Réseaux Sociaux
Tout a commencé en voyant une affiche publicitaire. Elle vantait un site de rencontres pour les musulmans. J’ai appris plus tard que le concept existait déjà pour les juifs. Ça m’a interpellé. Pas choqué non, interpellé. Le communautarisme progresse de plus en plus ces derniers temps. Pour moi le terme de communauté évoquait les hippies qui partaient vivre en Ardèche pour élever des chèvres et s’exclure du système, ou encore les téléfilms américains où untel était « une figure de notre communauté donc il ne pouvait pas être le coupable » (et évidement, c’était le coupable), et pour finir la Communauté Economique Européenne.
Et puis, sans doute à cause de la crise qui traîne dans le coin depuis 40 ans et la morosité ambiante, les communautés sont soudain sorties du bois. Gays, Portugais, Musulman, Antillais, Breton, Juifs, Asiatiques, et j’en passe. Au-delà des origines, des orientations religieuses ou sexuelles, le communautarisme a pris d’autre forme, plus violente, le communautarisme de quartiers. Représente, en force, et tout le bordel.
Le communautarisme, comme son nom l’indique, se forme autour d’une identité commune, celle par laquelle chacun d’entre nous peut se retrouver en premier lieu. Chaque personne y définit son caractère premier, par exemple je m’appelle Loic je suis Breton, je suis Rachid je suis musulman, je suis Kévin je suis homo… Et de par ce caractère premier je souhaite me rapprocher et vivre au sein d’un groupe qui présente le même caractère premier. De ce communautarisme va découler le chauvinisme. C’est pourquoi on supporte en sport les Français parce qu’on est Français, Miss Auvergne parce qu’on est auvergnat, ou Brigitte à la Star Ac parce qu’elle est du coin (même si elle chante comme une poissonnière). Pour résumer : Untel est comme moi donc je l’aime. Et par extension, Untel n’est pas comme moi au mieux il m’indiffère au pire je le hais. Ok ok, je fais un procès d’intention sur ce coup là. Disons que cela doit être le raisonnement des membres les plus virulents, et donc imbéciles, des communautés.

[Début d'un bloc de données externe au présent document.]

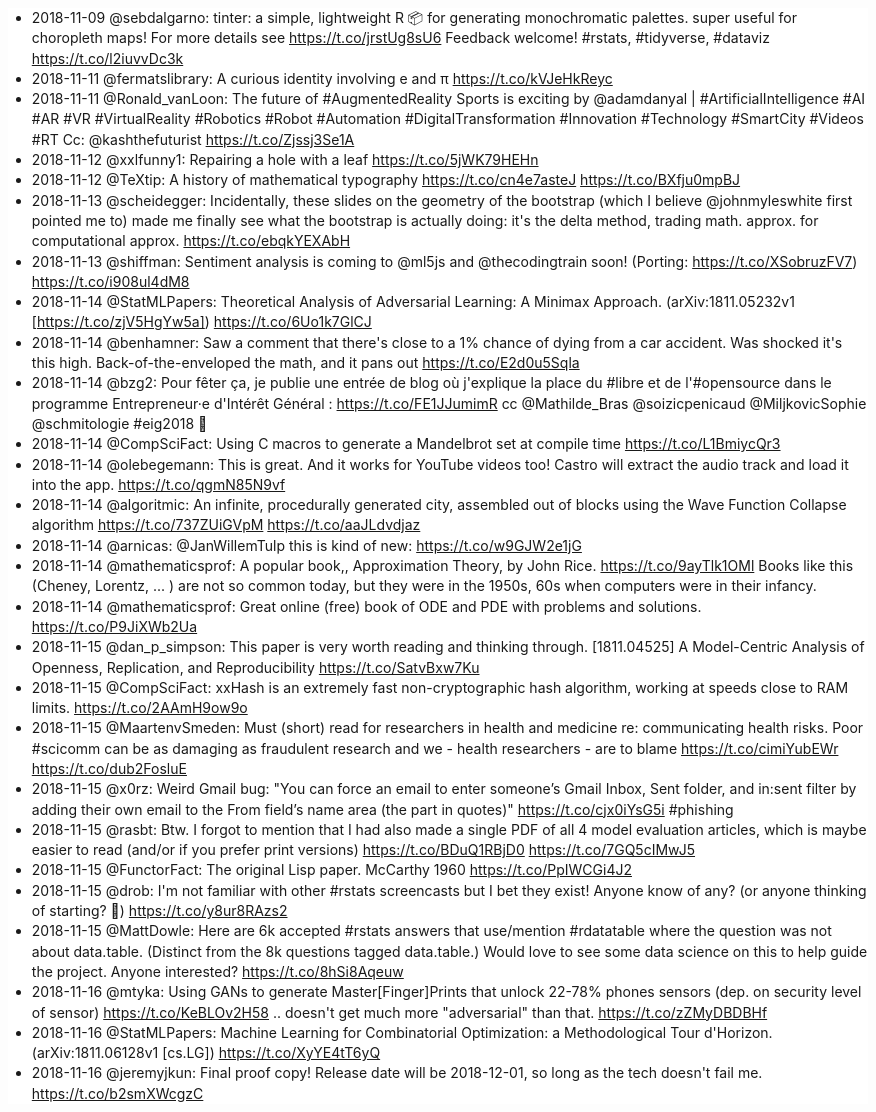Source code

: - 2018-11-09 @sebdalgarno: tinter: a simple, lightweight R 📦 for generating monochromatic palettes. super useful for choropleth maps! For more details see https://t.co/jrstUg8sU6 Feedback welcome! #rstats, #tidyverse, #dataviz https://t.co/l2iuvvDc3k
- 2018-11-11 @fermatslibrary: A curious identity involving e and π https://t.co/kVJeHkReyc
- 2018-11-11 @Ronald_vanLoon: The future of #AugmentedReality Sports is exciting by @adamdanyal |  #ArtificialIntelligence #AI #AR #VR #VirtualReality  #Robotics #Robot #Automation #DigitalTransformation #Innovation #Technology #SmartCity #Videos #RT  Cc: @kashthefuturist https://t.co/Zjssj3Se1A
- 2018-11-12 @xxlfunny1: Repairing a hole with a leaf https://t.co/5jWK79HEHn
- 2018-11-12 @TeXtip: A history of mathematical typography  https://t.co/cn4e7asteJ https://t.co/BXfju0mpBJ
- 2018-11-13 @scheidegger: Incidentally, these slides on the geometry of the bootstrap (which I believe @johnmyleswhite first pointed me to) made me finally see what the bootstrap is actually doing: it's the delta method, trading math. approx. for computational approx. https://t.co/ebqkYEXAbH
- 2018-11-13 @shiffman: Sentiment analysis is coming to @ml5js and @thecodingtrain soon! (Porting: https://t.co/XSobruzFV7) https://t.co/i908ul4dM8
- 2018-11-14 @StatMLPapers: Theoretical Analysis of Adversarial Learning: A Minimax Approach. (arXiv:1811.05232v1 [https://t.co/zjV5HgYw5a]) https://t.co/6Uo1k7GlCJ
- 2018-11-14 @benhamner: Saw a comment that there's close to a 1% chance of dying from a car accident. Was shocked it's this high. Back-of-the-enveloped the math, and it pans out https://t.co/E2d0u5Sqla
- 2018-11-14 @bzg2: Pour fêter ça, je publie une entrée de blog où j'explique la place du #libre et de l'#opensource dans le programme Entrepreneur·e d'Intérêt Général : https://t.co/FE1JJumimR cc @Mathilde_Bras @soizicpenicaud @MiljkovicSophie @schmitologie #eig2018 🐧
- 2018-11-14 @CompSciFact: Using C macros to generate a Mandelbrot set at compile time https://t.co/L1BmiycQr3
- 2018-11-14 @olebegemann: This is great. And it works for YouTube videos too! Castro will extract the audio track and load it into the app. https://t.co/qgmN85N9vf
- 2018-11-14 @algoritmic: An infinite, procedurally generated city, assembled out of blocks using the Wave Function Collapse algorithm https://t.co/737ZUiGVpM https://t.co/aaJLdvdjaz
- 2018-11-14 @arnicas: @JanWillemTulp this is kind of new: https://t.co/w9GJW2e1jG
- 2018-11-14 @mathematicsprof: A popular book,, Approximation Theory, by John Rice.  https://t.co/9ayTlk1OMl  Books like this (Cheney, Lorentz, ... ) are not so common today, but they were in the 1950s, 60s when computers were in their infancy.
- 2018-11-14 @mathematicsprof: Great online (free) book of ODE and PDE with problems and solutions. https://t.co/P9JiXWb2Ua
- 2018-11-15 @dan_p_simpson: This paper is very worth reading and thinking through.   [1811.04525] A Model-Centric Analysis of Openness, Replication, and Reproducibility https://t.co/SatvBxw7Ku
- 2018-11-15 @CompSciFact: xxHash is an extremely fast non-cryptographic hash algorithm, working at speeds close to RAM limits.  https://t.co/2AAmH9ow9o
- 2018-11-15 @MaartenvSmeden: Must (short) read for researchers in health and medicine re: communicating health risks. Poor #scicomm can be as damaging as fraudulent research and we - health researchers - are to blame https://t.co/cimiYubEWr https://t.co/dub2FosluE
- 2018-11-15 @x0rz: Weird Gmail bug: "You can force an email to enter someone’s Gmail Inbox, Sent folder, and in:sent filter by adding their own email to the From field’s name area (the part in quotes)" https://t.co/cjx0iYsG5i #phishing
- 2018-11-15 @rasbt: Btw. I forgot to mention that I had also made a single PDF of all 4 model evaluation articles, which is maybe easier to read (and/or if you prefer print versions) https://t.co/BDuQ1RBjD0 https://t.co/7GQ5cIMwJ5
- 2018-11-15 @FunctorFact: The original Lisp paper. McCarthy 1960 https://t.co/PpIWCGi4J2
- 2018-11-15 @drob: I'm not familiar with other #rstats screencasts but I bet they exist! Anyone know of any? (or anyone thinking of starting? 🙂)  https://t.co/y8ur8RAzs2
- 2018-11-15 @MattDowle: Here are 6k accepted #rstats answers that use/mention #rdatatable where the question was not about data.table. (Distinct from the 8k questions tagged data.table.) Would love to see some data science on this to help guide the project. Anyone interested? https://t.co/8hSi8Aqeuw
- 2018-11-16 @mtyka: Using GANs to generate Master[Finger]Prints that unlock 22-78% phones sensors (dep. on security level of sensor)  https://t.co/KeBLOv2H58 .. doesn't get much more "adversarial" than that. https://t.co/zZMyDBDBHf
- 2018-11-16 @StatMLPapers: Machine Learning for Combinatorial Optimization: a Methodological Tour d'Horizon. (arXiv:1811.06128v1 [cs.LG]) https://t.co/XyYE4tT6yQ
- 2018-11-16 @jeremyjkun: Final proof copy! Release date will be 2018-12-01, so long as the tech doesn't fail me. https://t.co/b2smXWcgzC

Je n’ai pas ce sentiment d’appartenance à une communauté. D’une part parce que je suis tout ce qu’il y a de plus neutre ici : Français, Blanc, sans religion, sans origine étrangère, francilien, ni riche ni pauvre, hétérosexuel. Peut être que si je vivais à l’étranger mon côté Français prendrait le dessus sur tout le reste pour revendiquer l’appartenance à une communauté française. Mais surtout, je n’appartiens à aucune communauté parce que je n’ai aucune idée de ce qui est mon caractère premier. Je m’appelle Chris Phénix et c’est tout. Je ne vois pas ce qui me caractérise en priorité.

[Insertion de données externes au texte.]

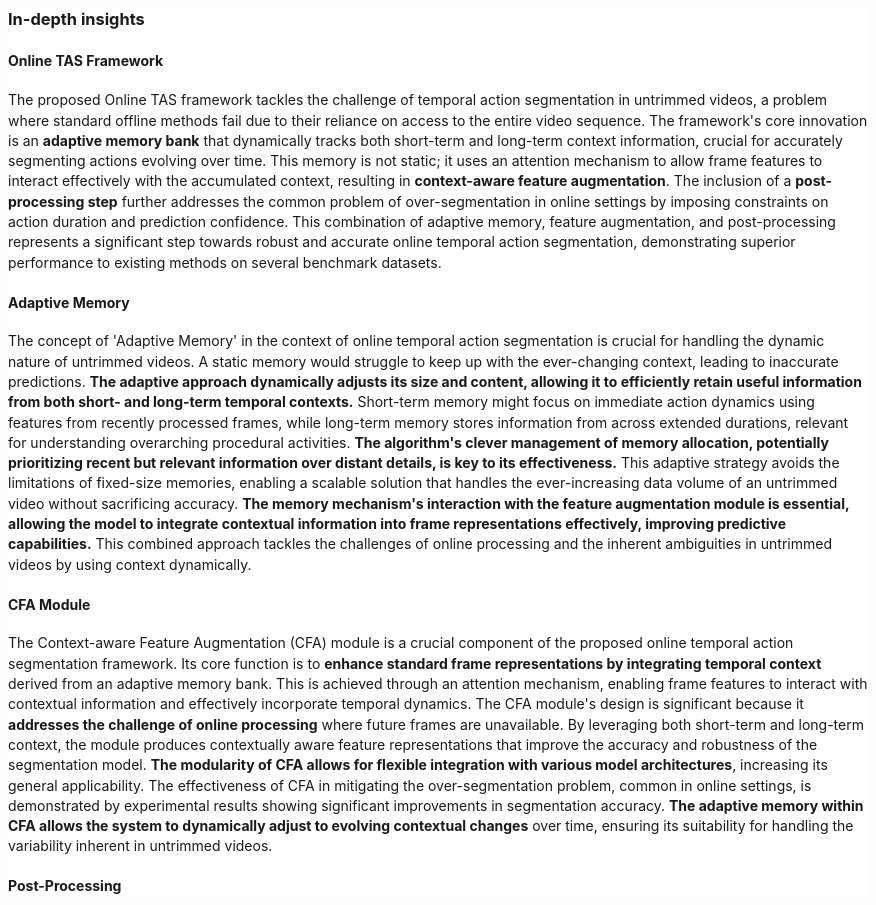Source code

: 



### In-depth insights


#### Online TAS Framework
The proposed Online TAS framework tackles the challenge of temporal action segmentation in untrimmed videos, a problem where standard offline methods fail due to their reliance on access to the entire video sequence.  The framework's core innovation is an **adaptive memory bank** that dynamically tracks both short-term and long-term context information, crucial for accurately segmenting actions evolving over time. This memory is not static; it uses an attention mechanism to allow frame features to interact effectively with the accumulated context, resulting in **context-aware feature augmentation**.  The inclusion of a **post-processing step** further addresses the common problem of over-segmentation in online settings by imposing constraints on action duration and prediction confidence.  This combination of adaptive memory, feature augmentation, and post-processing represents a significant step towards robust and accurate online temporal action segmentation, demonstrating superior performance to existing methods on several benchmark datasets.

#### Adaptive Memory
The concept of 'Adaptive Memory' in the context of online temporal action segmentation is crucial for handling the dynamic nature of untrimmed videos.  A static memory would struggle to keep up with the ever-changing context, leading to inaccurate predictions.  **The adaptive approach dynamically adjusts its size and content, allowing it to efficiently retain useful information from both short- and long-term temporal contexts.**  Short-term memory might focus on immediate action dynamics using features from recently processed frames, while long-term memory stores information from across extended durations, relevant for understanding overarching procedural activities.  **The algorithm's clever management of memory allocation, potentially prioritizing recent but relevant information over distant details, is key to its effectiveness.** This adaptive strategy avoids the limitations of fixed-size memories, enabling a scalable solution that handles the ever-increasing data volume of an untrimmed video without sacrificing accuracy. **The memory mechanism's interaction with the feature augmentation module is essential, allowing the model to integrate contextual information into frame representations effectively, improving predictive capabilities.**  This combined approach tackles the challenges of online processing and the inherent ambiguities in untrimmed videos by using context dynamically.

#### CFA Module
The Context-aware Feature Augmentation (CFA) module is a crucial component of the proposed online temporal action segmentation framework.  Its core function is to **enhance standard frame representations by integrating temporal context** derived from an adaptive memory bank. This is achieved through an attention mechanism, enabling frame features to interact with contextual information and effectively incorporate temporal dynamics.  The CFA module's design is significant because it **addresses the challenge of online processing** where future frames are unavailable. By leveraging both short-term and long-term context, the module produces contextually aware feature representations that improve the accuracy and robustness of the segmentation model. **The modularity of CFA allows for flexible integration with various model architectures**, increasing its general applicability. The effectiveness of CFA in mitigating the over-segmentation problem, common in online settings, is demonstrated by experimental results showing significant improvements in segmentation accuracy.  **The adaptive memory within CFA allows the system to dynamically adjust to evolving contextual changes** over time, ensuring its suitability for handling the variability inherent in untrimmed videos.

#### Post-Processing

Je suis un homme ? Oui bon ça se voit, je n’ai pas besoin de le revendiquer. Est-ce que le fait d’avoir un sexe fait de quelqu’un un membre de la communauté masculine ou féminine ? J’ai posé la question à ma voisine de cellule (non je ne suis pas en prison, c’est ainsi que je surnomme mon bureau), elle s’identifiait en tant que femme avant même son identité personnelle. Bon vous allez me dire que les conditions masculine et féminine ne sont pas du tout les mêmes et qu’on peut revendiquer le fait d’être une femme. Mon métier ? Il se trouve que je n’ai pas de métier, un travail oui, mais pas de métier qui s’y rattache. Ceci dit, le fait d’annoncer son métier indique à peu près sa position sociale. Et qu’est ce que le communautarisme si ce n’est une position sociale ? Pas dans le sens économique mais la place que l’on occupe dans la société.
Je n’arrive toujours pas à me situer par rapport au communautarisme. Je comprends cette envie de se regrouper entre gens qui se ressemblent. Qui se ressemble s’assemble dit le proverbe. Les s’opposés s’attirent, aussi. Nous voilà bien avancés. Tout est une question de recherche de son identité. Nous ne sommes plus au temps du je pense donc je suis. Nous sommes, certes, mais que sommes-nous ? Seulement un gay, un Portugais, un Musulman, un Antillais, un Breton, un Juif, un Asiatique ? J’aurais tendance à croire que nous sommes beaucoup plus que ça, que de la même manière que notre ADN forme une combinaison multiple, notre identité l’est tout autant.